Após a repercussão, o médico que seria homenageado amanhã (29) na Câmara Municipal não irá mais receber a comenda. A informação é da vereadora Adalgisa Ward (Podemos), que havia indicado um médico supostamente envolvido no caso da jovem Maria Clara da Paz que faleceu há cerca de dois meses após uma série de atendimentos no pronto-socorro de Avaré.

Nesta terça (28), a mãe da jovem, Juliana Paz postou sua indignação nas redes sociais: “como assim? Indignada! O médico que negou internação pra minha filha no domingo dia 24 vai receber medalha. Como assim? Quero uma explicação disso nobres vereadores de Avaré. Medalha do que? Indignada…”

Depois dessa postagem, a página oficial do Legislativo retirou a lista dos médicos homenageados.

A mãe contou que descobriu o nome do médico somente após pegar o prontuário da filha. “Ele disse que não iria internar por causa de simples hipertensão e cefaleia. Eu implorei pra ele internar”, disse ao in Foco na tarde de hoje (28) a mãe de Maria Clara. Apesar de a indicação ter sido feita pela vereadora Adalgisa Ward, Juliana afirma que ela foi a única a ir ao velório da filha.

Em entrevista ao in Foco, a vereadora afirmou já havia dito “jamais indicaria se soubesse do problema”, frisando que ficou extremamente chateada pela situação.
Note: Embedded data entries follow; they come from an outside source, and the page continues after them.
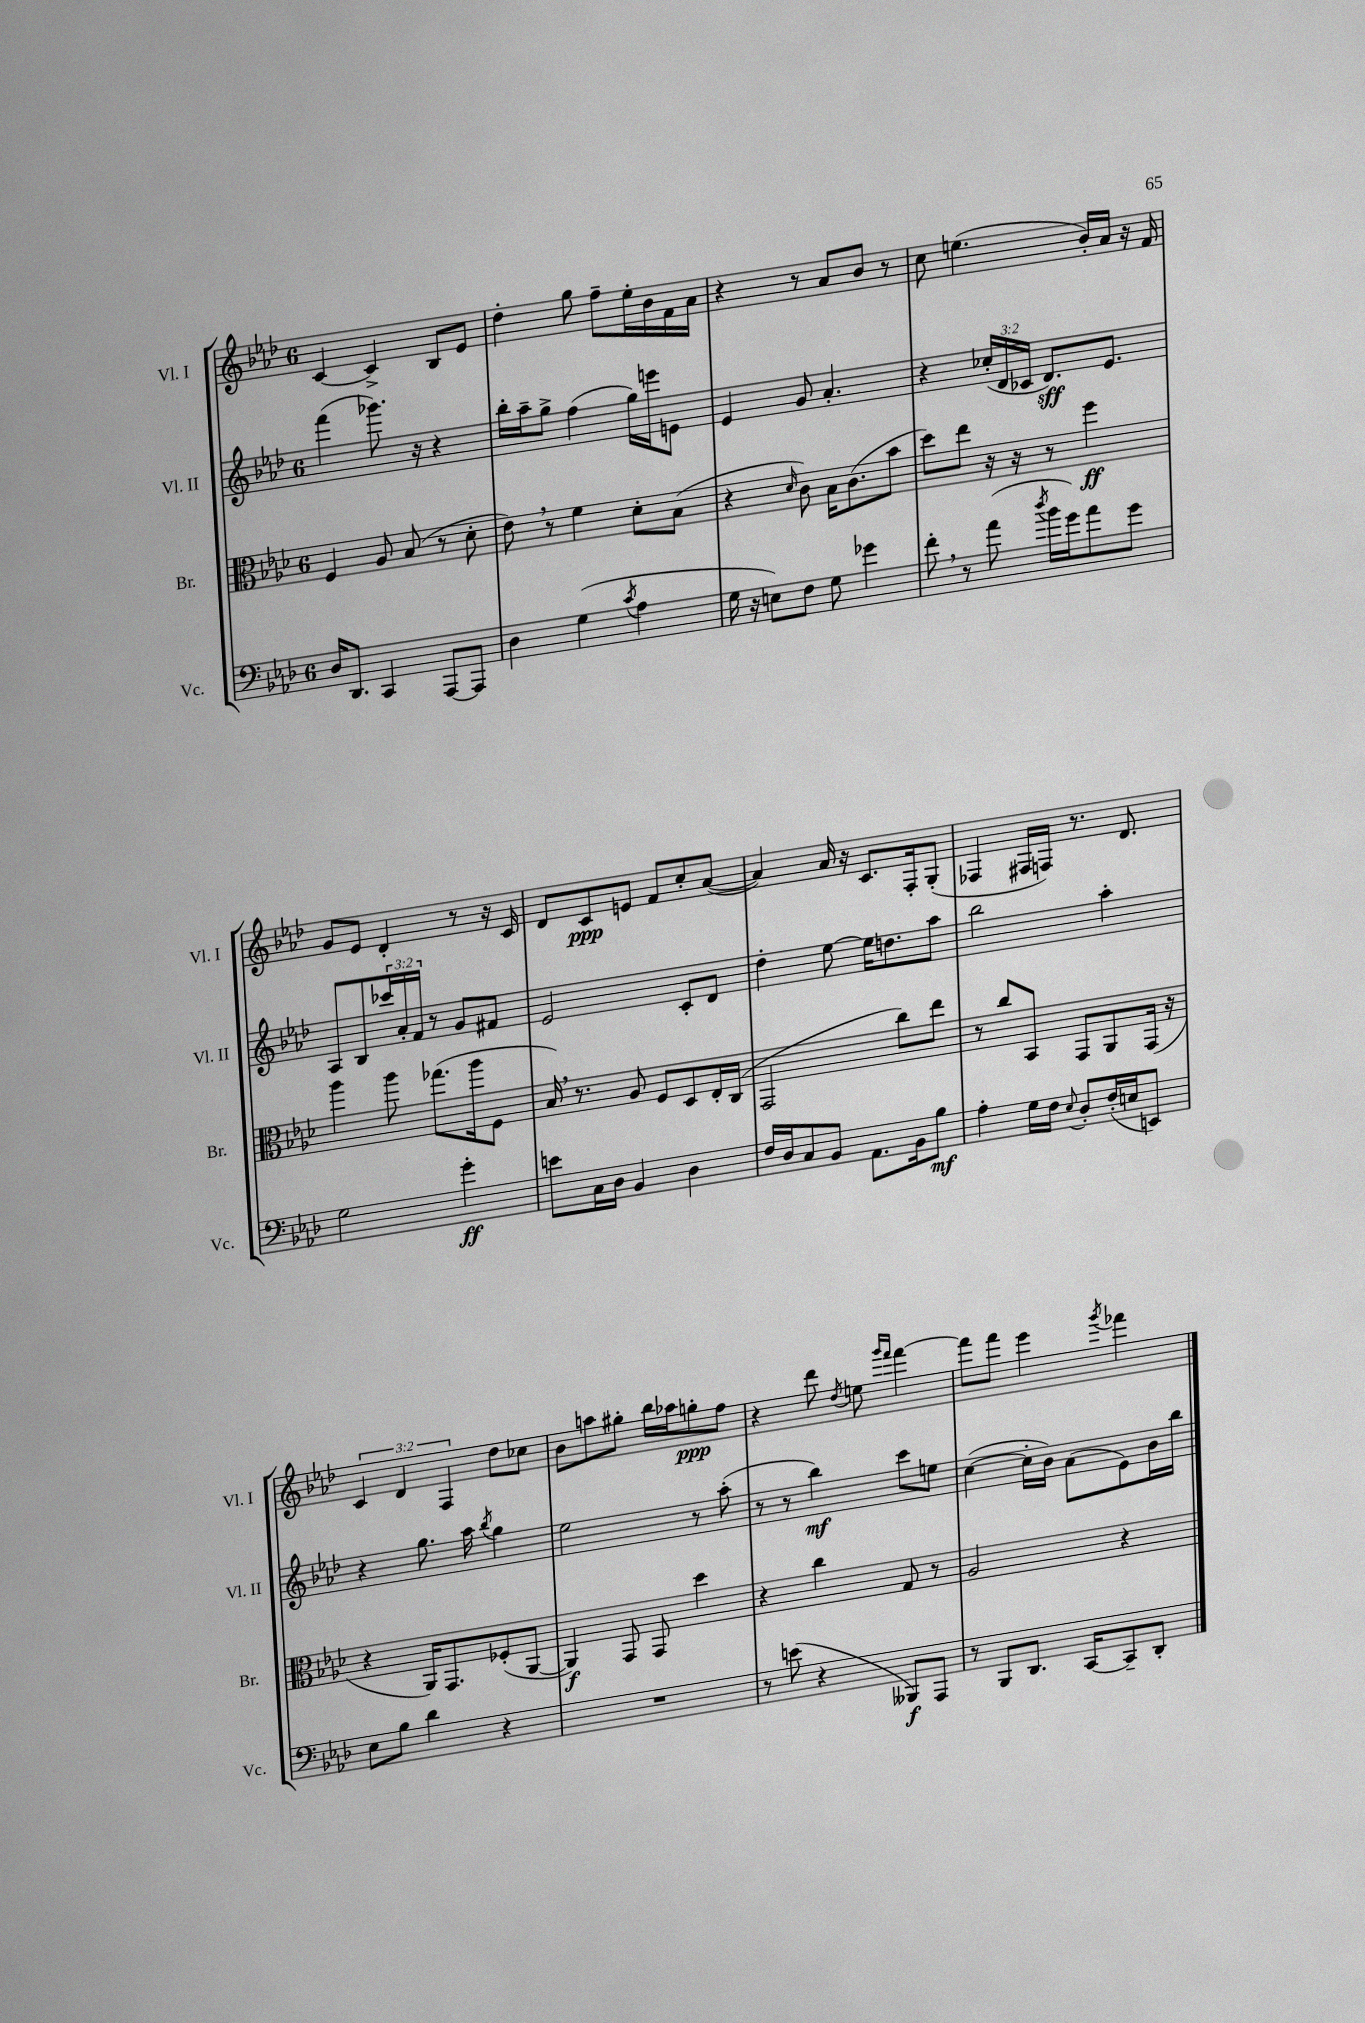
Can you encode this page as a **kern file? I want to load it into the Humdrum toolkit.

**kern	**kern	**kern	**kern
*staff4	*staff3	*staff2	*staff1
*clefF4	*clefC3	*clefG2	*clefG2
*k[b-e-a-d-]	*k[b-e-a-d-]	*k[b-e-a-d-]	*k[b-e-a-d-]
*M6/8	*M6/8	*M6/8	*M6/8
16D-/LK	4F/	(4fff\	[4c/
8.DD-/J	.	.	.
4CC/	8A-/	8.ggg-\)	4c^/]
.	(8B-/	.	.
.	.	16r	.
[8AAA-/L	8r	4r	8B-/L
8AAA-/]J	8d-'\	.	8e-/J
=	=	=	=
4D-\	8e-\)	16bb-'\LL	4dd-'\
.	.	16aa-~\J	.
.	8r	8gg^\J	.
(4G\	4f\	(4ff\	8gg\
.	.	.	8ff~\L
8qc/	.	.	.
4A-\	8d-'\L	16gg\LL)	16ee-'\L
.	.	16eee\J	16b-\
.	(8B-\J	8e\J	16f\
.	.	.	16a-\JJ
=	=	=	=
16G\	4r	4e-/	4r
16r	.	.	.
8E\L)	.	.	.
.	16qqd-/	.	.
8F\J	8c\)	8g/	8r
8G\	16B-\LK	4.a-'/	8a-/L
.	(8.c\	.	.
4g-\	.	.	8b-/J
.	8b-\J	.	8r
=	=	=	=
8f'\	8dd-\L)	4r	8cc\
8r	8ee-\J	.	(4.ee\
(8a-\	16r	(24cc-'/LL	.
.	.	24d-/	.
.	16r	.	.
.	.	24c-/JJ	.
8qdd-/	.	.	.
16b-\LL	8r	8.d-/L)	.
16g\J)	.	.	.
8a-\	4ff\	.	16b-'/LL)
.	.	8.e-/J	16a-/JJ
8g\J	.	.	16r
.	.	.	16f/
=	=	=	=
2G\	4aa-\	8A-/L	8g/L
.	.	8B-/	8e-/J
.	8aa-\	24ccc-/L	4d-'/
.	.	24a-'/	.
.	.	24f/JJ	.
.	(8.gg-\L	8r	.
4g'\	.	8g/L	8r
.	16aa-\k	.	.
.	8F\J	8f#/J	16r
.	.	.	16c/
=	=	=	=
8e\L	16B-/)	2e-/	8d-/L
.	8.r	.	.
16C\L	.	.	8c/
16D-\JJ	.	.	.
4BB-/	8A-/	.	8e/J
.	8F/L	.	8f/L
4D-\	8D-/	8c'/L	8cc'/
.	16E-'/L	8d-/J	([8a-/J
.	(16C/JJ	.	.
=	=	=	=
16F/LL	2GG/	4dd-'\	4a-/])
16D-/J	.	.	.
8C/	.	.	.
8BB-/J	.	[8ee-\	16a-/
.	.	.	16r
8.AA-\L	.	16ee-\]LK	8.c/L
.	.	8.dd\	.
.	8cc\L)	.	.
16BB-\k	.	.	16F'/k
8B-\J	8ee-\J	8aa-\J	(8G'/J
=	=	=	=
4A-'\	8r	2bb-\	4F-/
.	8cc/L	.	.
16G\LL	8BB-/J	.	16F#/LL
16F\JJ	.	.	16F/JJ)
8qqE-/	.	.	.
8D-'/L	8GG/L	.	8.r
(16F'/L	8AA-/	4aa-'\	.
16E/J	.	.	8.d-/
8EE/J)	(16GG/Jk	.	.
.	16r	.	.
=	=	=	=
8E-\L	4r	4r	6c/
8B-\J	.	.	.
.	.	.	6d-/
4d-\	16AA-/LK)	8.gg\	.
.	8.GG/	.	.
.	.	.	6F/
.	.	16aa-\	.
.	.	8qbb-/	.
4r	(8F-'/	4gg\	8dd-\L
.	[8AA-/J	.	8cc-\J
=	=	=	=
2.r	4AA-/])	2ee-\	8b-\L
.	.	.	8aa\
.	8GG/	.	8gg#'\J
.	8GG/	.	16bb-\LL
.	.	.	16aa-\J
.	4dd-\	8r	8gg'\
.	.	(8aa-'\	8ff\J
=	=	=	=
8r	4r	8r	4r
(8e\	.	8r	.
4r	4cc\	4bb-\)	8ddd-\
.	.	.	8qdd-/
.	.	.	8ee\
.	.	.	16qqggg/LL
.	.	.	16qqfff/JJ
8BBB--/L)	8G/	8ccc\L	[4fff\
8AAA-/J	8r	8ee\J	.
=	=	=	=
8r	2A-/	([4cc\	8fff\]L
8BBB-/L	.	.	8fff\J
8.DD-/J	.	16cc'\]LL	4eee-\
.	.	16b-\JJ)	.
.	.	(8a-\L	.
[16CC/LK	.	.	.
.	.	.	8qggg/
8CC~/]	4r	8e-\)	4fff-\
8DD-'/J	.	16b-\L	.
.	.	16bb-\JJ	.
==	==	==	==
*-	*-	*-	*-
Adalgisa foi a única vereadora citada pela mãe de Maria Clara, que compareceu ao velório e ofereceu ajuda.

 

Sobre a homenagem

A Câmara Municipal de Avaré aprovou recentemente a instituição da Medalha do Mérito Legislativo “São Lucas”, como forma de reconhecer médicos que são exemplos de excelência profissional e ética na medicina local, e ganham destaque por seus aportes à saúde da população avareense.

De autoria do vereador Luiz Cláudio da Costa (Podemos), o Decreto Legislativo determina que a honraria seja entregue no mês de outubro, por ocasião do Dia do Médico, que foi celebrado no dia 18.

Deverão receber a Medalha de “São Lucas” os médicos que prestaram ou prestam relevantes serviços à comunidade avareense, com no mínimo 15 anos de atuação na rede pública ou privada.

 

Relembre o caso

Maria Clara faleceu em agosto depois de uma série de idas e vindas ao Pronto-socorro local por supostamente negligência. O caso ganhou enorme repercussão e comoção.

Na época, o clínico geral Renato Dornela Vieira, deu entrevista ao in Foco, após ter sido demitido do PS. Ele foi o último a atender a jovem e disse ter sido o único a pedir exames. Segundo o médico, ele atendeu a jovem pela manhã, que apresentava um histórico de três meses de cefaleia e náuseas. Ele disse ter solicitado uma tomografia de crânio e a avaliação de uma neurologista.

Ele ainda contou que enviou a imagem da tomografia por WhatsApp para a neurologista Dra. Thaís, que, de acordo com relato dele, se recusou a ir ao hospital, alegando que a tomografia estava normal e se tratava de uma “simples dor de cabeça”. Ele afirma que liberou a paciente em bom estado geral, após administrar medicação para dor e náuseas, e que a jovem voltou ao hospital à noite, em óbito – o que foi totalmente contestado pela família.

“A Maria estava com dor de cabeça pressão alta e náuseas há dois meses. Ela não estava bem quando saiu do PS e estava na cadeira de roda; até a ambulância e deitou lá fora na maca”, disse a mãe da vítima ao in Foco,  “ falei com o médico duas vezes questionando se ia liberar ela assim vomitando; ele disse que era efeito da medicação”.

A reportagem continua a disposição dos envolvidos.